» WHAT YOU NEED TO DO
Exactly the lines from the one that holds "leichtern und viele Leser zu erreichen." to the end of the data below: retype these and nothing else.

» DATA LISTING
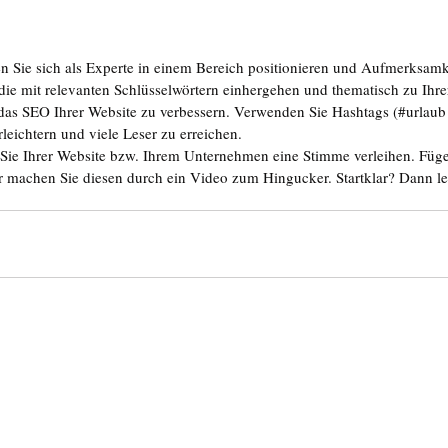
n Sie sich als Experte in einem Bereich positionieren und Aufmerksamke
die mit relevanten Schlüsselwörtern einhergehen und thematisch zu Ihre
as SEO Ihrer Website zu verbessern. Verwenden Sie Hashtags (#urlaub
leichtern und viele Leser zu erreichen.
ie Ihrer Website bzw. Ihrem Unternehmen eine Stimme verleihen. Fügen
er machen Sie diesen durch ein Video zum Hingucker. Startklar? Dann leg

» SOLUTION FOR THIS EXERCISE
leichtern und viele Leser zu erreichen.
ie Ihrer Website bzw. Ihrem Unternehmen eine Stimme verleihen. Fügen
er machen Sie diesen durch ein Video zum Hingucker. Startklar? Dann leg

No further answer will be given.